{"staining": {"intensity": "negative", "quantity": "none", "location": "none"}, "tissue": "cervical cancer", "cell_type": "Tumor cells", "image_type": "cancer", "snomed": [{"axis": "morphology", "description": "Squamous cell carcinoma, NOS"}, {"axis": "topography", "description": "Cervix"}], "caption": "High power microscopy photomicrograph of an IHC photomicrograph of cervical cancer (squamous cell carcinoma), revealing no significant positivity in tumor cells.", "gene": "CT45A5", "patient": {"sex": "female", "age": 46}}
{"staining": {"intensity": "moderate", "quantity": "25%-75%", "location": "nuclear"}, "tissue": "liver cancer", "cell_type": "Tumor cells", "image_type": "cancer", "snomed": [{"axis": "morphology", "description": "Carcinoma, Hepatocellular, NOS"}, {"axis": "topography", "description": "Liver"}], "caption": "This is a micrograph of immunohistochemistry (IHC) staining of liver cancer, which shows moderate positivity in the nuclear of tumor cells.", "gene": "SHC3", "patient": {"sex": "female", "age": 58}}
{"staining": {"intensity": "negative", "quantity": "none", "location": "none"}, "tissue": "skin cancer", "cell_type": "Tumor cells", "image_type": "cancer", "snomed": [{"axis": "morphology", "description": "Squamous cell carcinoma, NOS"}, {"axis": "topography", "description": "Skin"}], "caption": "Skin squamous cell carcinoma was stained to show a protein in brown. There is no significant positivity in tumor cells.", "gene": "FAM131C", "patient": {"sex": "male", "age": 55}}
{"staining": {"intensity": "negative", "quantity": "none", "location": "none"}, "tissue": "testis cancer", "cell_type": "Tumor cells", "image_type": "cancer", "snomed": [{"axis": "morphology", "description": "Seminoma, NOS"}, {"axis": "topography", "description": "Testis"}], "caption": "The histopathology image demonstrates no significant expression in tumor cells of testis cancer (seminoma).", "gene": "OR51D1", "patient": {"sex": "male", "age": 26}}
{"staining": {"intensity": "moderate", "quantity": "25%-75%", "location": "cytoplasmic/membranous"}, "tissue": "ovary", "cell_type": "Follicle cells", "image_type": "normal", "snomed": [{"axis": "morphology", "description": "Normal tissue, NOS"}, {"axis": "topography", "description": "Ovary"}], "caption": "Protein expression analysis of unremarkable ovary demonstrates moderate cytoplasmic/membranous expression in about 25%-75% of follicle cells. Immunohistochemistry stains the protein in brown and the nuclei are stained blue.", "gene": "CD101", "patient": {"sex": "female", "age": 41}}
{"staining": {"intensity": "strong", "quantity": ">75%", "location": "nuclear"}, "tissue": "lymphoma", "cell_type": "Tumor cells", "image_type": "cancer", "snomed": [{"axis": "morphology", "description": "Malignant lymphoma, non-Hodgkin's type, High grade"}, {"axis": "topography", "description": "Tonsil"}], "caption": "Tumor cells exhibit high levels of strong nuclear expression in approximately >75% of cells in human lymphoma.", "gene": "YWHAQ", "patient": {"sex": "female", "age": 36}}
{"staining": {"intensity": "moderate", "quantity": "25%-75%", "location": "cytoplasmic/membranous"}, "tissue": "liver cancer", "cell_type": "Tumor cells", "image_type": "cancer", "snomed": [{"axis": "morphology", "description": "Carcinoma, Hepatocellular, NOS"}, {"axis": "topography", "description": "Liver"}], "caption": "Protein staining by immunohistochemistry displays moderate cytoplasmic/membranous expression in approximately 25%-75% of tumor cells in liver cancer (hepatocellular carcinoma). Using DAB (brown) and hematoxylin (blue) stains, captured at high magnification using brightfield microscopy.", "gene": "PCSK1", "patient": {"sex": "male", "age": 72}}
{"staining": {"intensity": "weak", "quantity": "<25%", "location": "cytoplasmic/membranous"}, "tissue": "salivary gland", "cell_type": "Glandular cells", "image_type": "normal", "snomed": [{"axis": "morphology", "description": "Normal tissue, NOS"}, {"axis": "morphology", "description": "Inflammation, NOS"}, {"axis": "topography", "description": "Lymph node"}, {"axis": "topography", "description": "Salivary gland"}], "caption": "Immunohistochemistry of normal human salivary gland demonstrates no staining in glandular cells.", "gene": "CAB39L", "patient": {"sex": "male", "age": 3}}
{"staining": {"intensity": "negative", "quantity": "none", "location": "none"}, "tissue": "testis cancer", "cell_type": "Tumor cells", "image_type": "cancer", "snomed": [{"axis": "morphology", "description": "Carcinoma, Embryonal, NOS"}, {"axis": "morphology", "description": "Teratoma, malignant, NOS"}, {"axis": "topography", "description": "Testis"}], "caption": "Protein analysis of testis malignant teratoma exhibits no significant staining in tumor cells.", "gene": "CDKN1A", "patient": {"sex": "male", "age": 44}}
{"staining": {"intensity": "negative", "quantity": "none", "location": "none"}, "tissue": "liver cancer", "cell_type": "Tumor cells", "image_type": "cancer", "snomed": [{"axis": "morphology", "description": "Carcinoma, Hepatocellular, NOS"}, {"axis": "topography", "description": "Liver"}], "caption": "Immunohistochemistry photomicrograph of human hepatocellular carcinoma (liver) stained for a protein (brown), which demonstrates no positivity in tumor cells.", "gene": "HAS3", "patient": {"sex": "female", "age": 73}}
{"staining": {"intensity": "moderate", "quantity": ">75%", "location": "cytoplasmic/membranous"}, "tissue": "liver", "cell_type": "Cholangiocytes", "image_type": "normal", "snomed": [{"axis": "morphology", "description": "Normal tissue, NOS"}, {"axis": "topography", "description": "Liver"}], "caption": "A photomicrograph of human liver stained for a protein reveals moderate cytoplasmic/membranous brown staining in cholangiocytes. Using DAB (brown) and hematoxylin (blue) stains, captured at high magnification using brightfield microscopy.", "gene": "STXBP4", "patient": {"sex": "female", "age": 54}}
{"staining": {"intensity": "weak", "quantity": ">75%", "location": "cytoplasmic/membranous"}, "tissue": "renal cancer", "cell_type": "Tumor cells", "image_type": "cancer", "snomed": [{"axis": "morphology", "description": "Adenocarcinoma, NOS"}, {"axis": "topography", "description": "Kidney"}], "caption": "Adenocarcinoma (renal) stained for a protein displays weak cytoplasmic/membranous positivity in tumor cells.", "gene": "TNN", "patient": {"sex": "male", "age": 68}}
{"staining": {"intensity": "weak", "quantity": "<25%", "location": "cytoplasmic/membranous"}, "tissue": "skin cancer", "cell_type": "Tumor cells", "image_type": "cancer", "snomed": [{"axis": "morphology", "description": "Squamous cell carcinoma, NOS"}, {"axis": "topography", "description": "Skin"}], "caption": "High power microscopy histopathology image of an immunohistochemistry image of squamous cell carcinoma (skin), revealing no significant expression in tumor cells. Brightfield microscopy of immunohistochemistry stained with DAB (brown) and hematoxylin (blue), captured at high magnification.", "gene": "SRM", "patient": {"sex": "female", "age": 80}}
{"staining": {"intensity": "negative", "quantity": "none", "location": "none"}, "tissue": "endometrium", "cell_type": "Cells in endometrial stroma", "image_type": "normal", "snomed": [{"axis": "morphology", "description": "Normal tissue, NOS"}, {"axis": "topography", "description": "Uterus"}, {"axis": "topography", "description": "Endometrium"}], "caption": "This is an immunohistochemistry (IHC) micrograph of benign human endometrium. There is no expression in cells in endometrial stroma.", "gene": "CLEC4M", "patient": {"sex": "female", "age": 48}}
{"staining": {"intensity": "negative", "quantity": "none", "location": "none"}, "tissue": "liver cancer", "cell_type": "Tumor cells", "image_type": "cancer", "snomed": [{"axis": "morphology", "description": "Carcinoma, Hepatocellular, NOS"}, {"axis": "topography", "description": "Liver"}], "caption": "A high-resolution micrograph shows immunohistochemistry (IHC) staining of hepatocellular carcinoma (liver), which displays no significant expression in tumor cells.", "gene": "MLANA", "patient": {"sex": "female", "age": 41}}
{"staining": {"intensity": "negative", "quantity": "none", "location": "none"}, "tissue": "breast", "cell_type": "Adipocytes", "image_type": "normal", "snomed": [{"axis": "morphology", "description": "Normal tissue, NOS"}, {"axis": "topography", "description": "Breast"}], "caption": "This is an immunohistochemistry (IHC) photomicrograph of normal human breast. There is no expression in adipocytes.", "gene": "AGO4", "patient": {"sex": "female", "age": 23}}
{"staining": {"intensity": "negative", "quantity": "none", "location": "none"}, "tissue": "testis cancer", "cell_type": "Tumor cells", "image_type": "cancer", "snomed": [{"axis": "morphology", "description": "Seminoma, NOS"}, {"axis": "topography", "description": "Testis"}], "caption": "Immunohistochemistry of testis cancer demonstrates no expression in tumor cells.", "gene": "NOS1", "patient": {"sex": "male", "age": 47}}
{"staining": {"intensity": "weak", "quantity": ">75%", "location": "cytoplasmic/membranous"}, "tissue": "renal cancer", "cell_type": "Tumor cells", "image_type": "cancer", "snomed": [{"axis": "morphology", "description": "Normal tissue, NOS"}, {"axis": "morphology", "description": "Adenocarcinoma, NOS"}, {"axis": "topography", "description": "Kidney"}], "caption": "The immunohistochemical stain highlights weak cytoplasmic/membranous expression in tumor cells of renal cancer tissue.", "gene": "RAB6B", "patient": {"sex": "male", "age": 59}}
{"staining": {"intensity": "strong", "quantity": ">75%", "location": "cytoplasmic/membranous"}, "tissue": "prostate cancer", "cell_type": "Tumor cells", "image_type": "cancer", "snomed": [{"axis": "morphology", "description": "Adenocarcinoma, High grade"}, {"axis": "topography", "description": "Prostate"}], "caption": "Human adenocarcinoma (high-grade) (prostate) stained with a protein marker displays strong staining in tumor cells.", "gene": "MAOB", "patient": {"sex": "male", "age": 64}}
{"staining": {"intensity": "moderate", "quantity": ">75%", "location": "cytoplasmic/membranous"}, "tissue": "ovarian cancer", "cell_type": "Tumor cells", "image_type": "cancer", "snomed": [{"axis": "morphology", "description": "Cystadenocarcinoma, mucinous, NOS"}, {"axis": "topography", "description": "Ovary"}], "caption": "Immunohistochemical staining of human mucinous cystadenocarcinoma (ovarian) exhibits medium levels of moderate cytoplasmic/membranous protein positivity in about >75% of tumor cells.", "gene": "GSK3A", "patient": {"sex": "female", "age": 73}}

GOAL OF THE EXERCISE — The lines running from the start of the data through the one that contains "cell carcinoma was" should be reproduced exactly, and only those.

FINAL ANSWER —
{"staining": {"intensity": "negative", "quantity": "none", "location": "none"}, "tissue": "cervical cancer", "cell_type": "Tumor cells", "image_type": "cancer", "snomed": [{"axis": "morphology", "description": "Squamous cell carcinoma, NOS"}, {"axis": "topography", "description": "Cervix"}], "caption": "High power microscopy photomicrograph of an IHC photomicrograph of cervical cancer (squamous cell carcinoma), revealing no significant positivity in tumor cells.", "gene": "CT45A5", "patient": {"sex": "female", "age": 46}}
{"staining": {"intensity": "moderate", "quantity": "25%-75%", "location": "nuclear"}, "tissue": "liver cancer", "cell_type": "Tumor cells", "image_type": "cancer", "snomed": [{"axis": "morphology", "description": "Carcinoma, Hepatocellular, NOS"}, {"axis": "topography", "description": "Liver"}], "caption": "This is a micrograph of immunohistochemistry (IHC) staining of liver cancer, which shows moderate positivity in the nuclear of tumor cells.", "gene": "SHC3", "patient": {"sex": "female", "age": 58}}
{"staining": {"intensity": "negative", "quantity": "none", "location": "none"}, "tissue": "skin cancer", "cell_type": "Tumor cells", "image_type": "cancer", "snomed": [{"axis": "morphology", "description": "Squamous cell carcinoma, NOS"}, {"axis": "topography", "description": "Skin"}], "caption": "Skin squamous cell carcinoma was stained to show a protein in brown. There is no significant positivity in tumor cells.", "gene": "FAM131C", "patient": {"sex": "male", "age": 55}}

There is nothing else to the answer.